● **Work to complete**
Would you restate the listing word for word, with the images omitted?

● **Data shown**
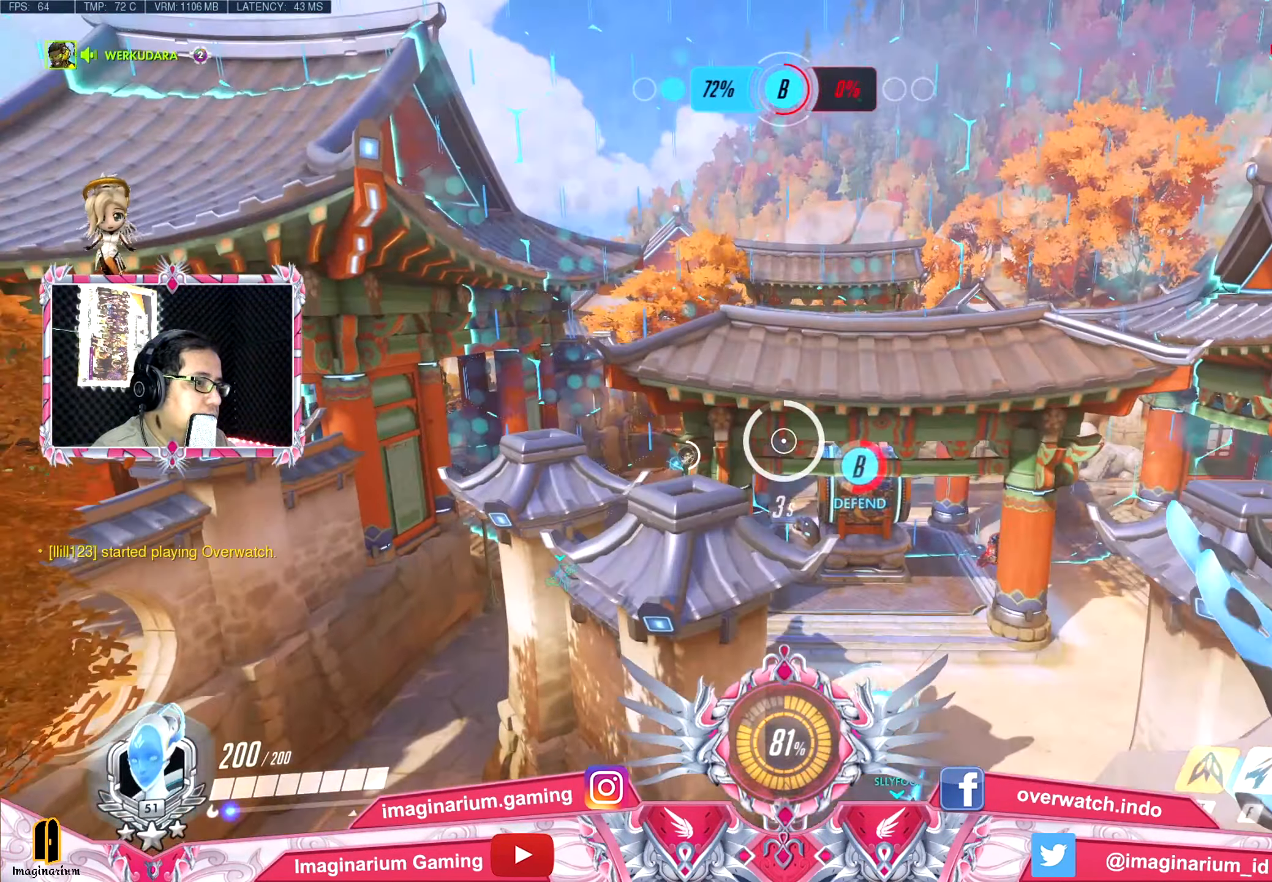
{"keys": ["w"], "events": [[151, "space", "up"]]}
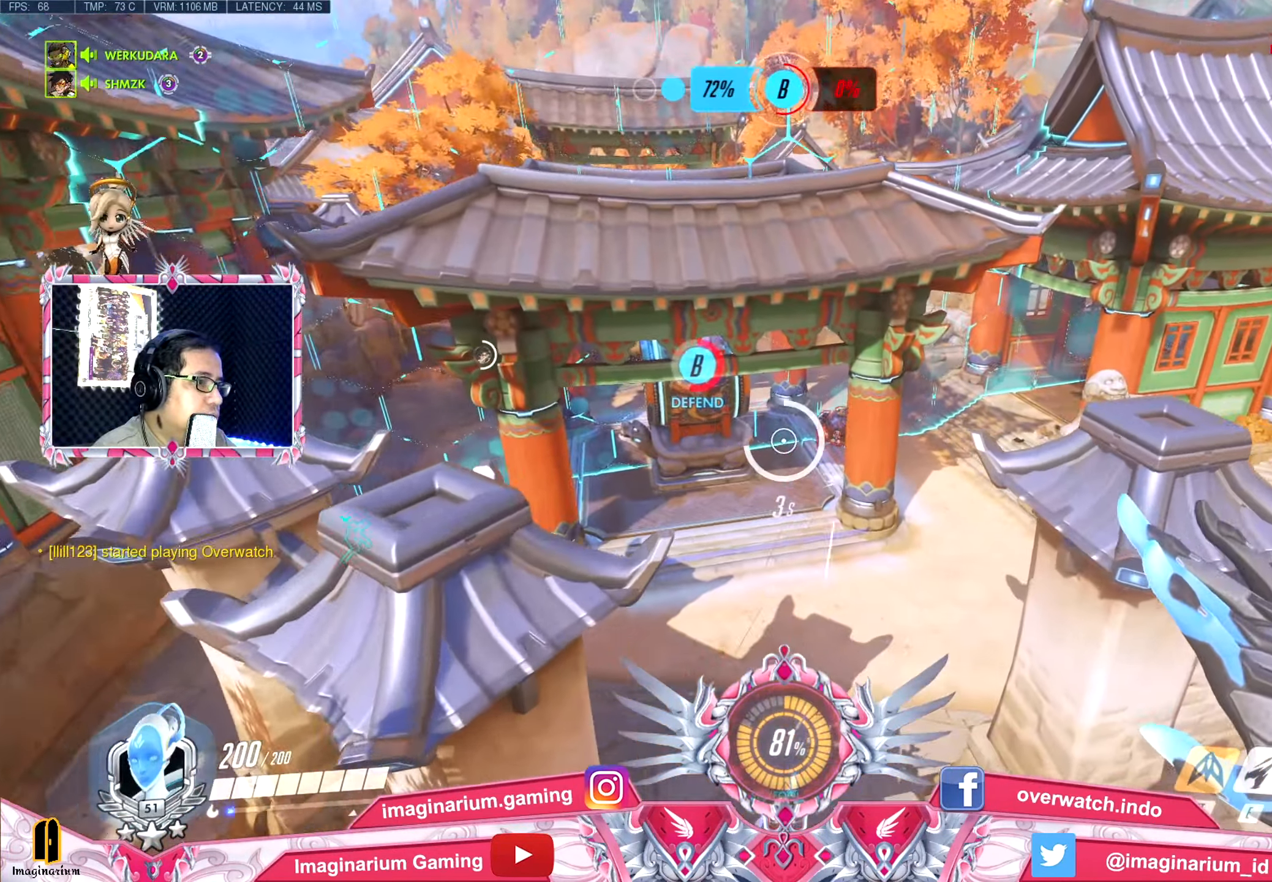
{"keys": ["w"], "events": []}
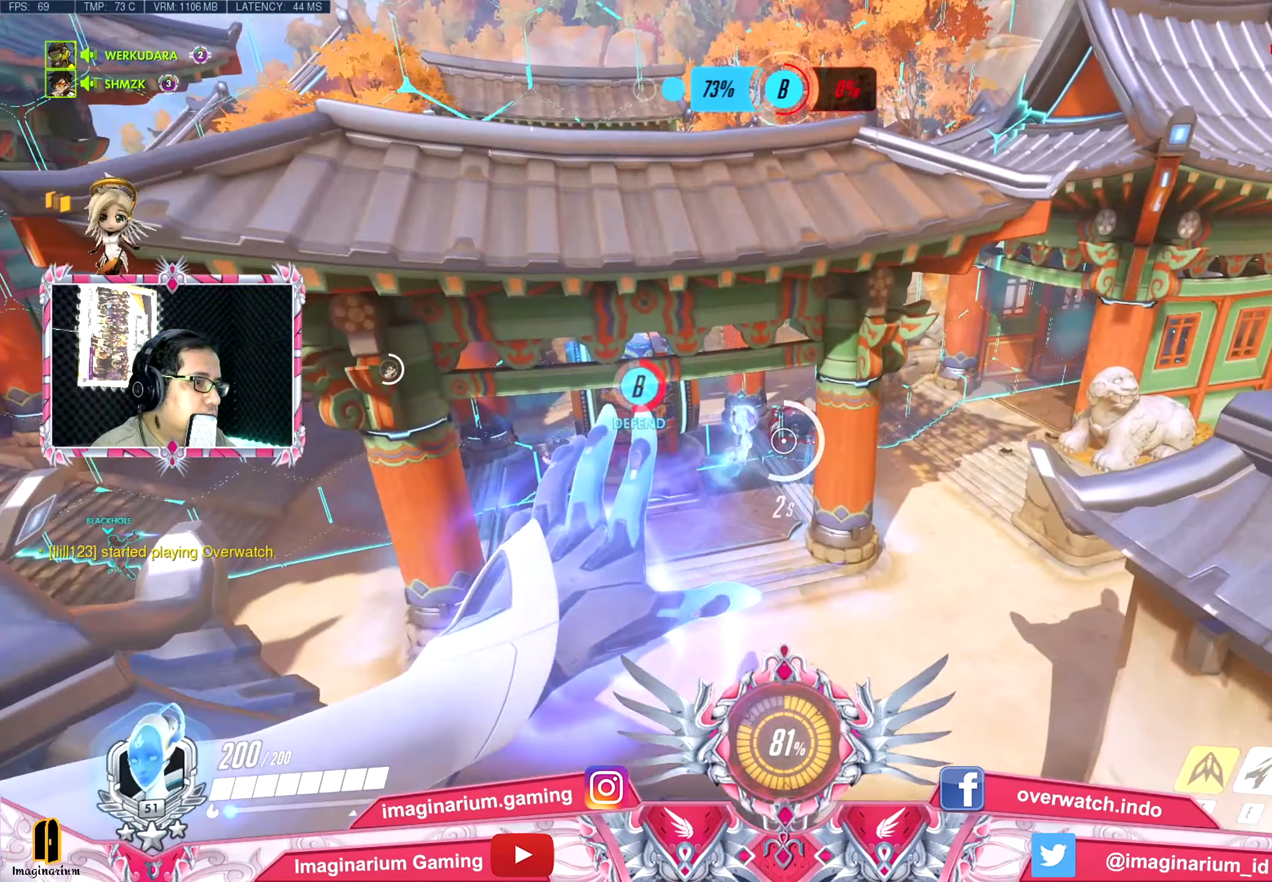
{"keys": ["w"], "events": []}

● **Answer below**
{"keys": ["w"], "events": [[151, "space", "up"]]}
{"keys": ["w"], "events": []}
{"keys": ["w"], "events": []}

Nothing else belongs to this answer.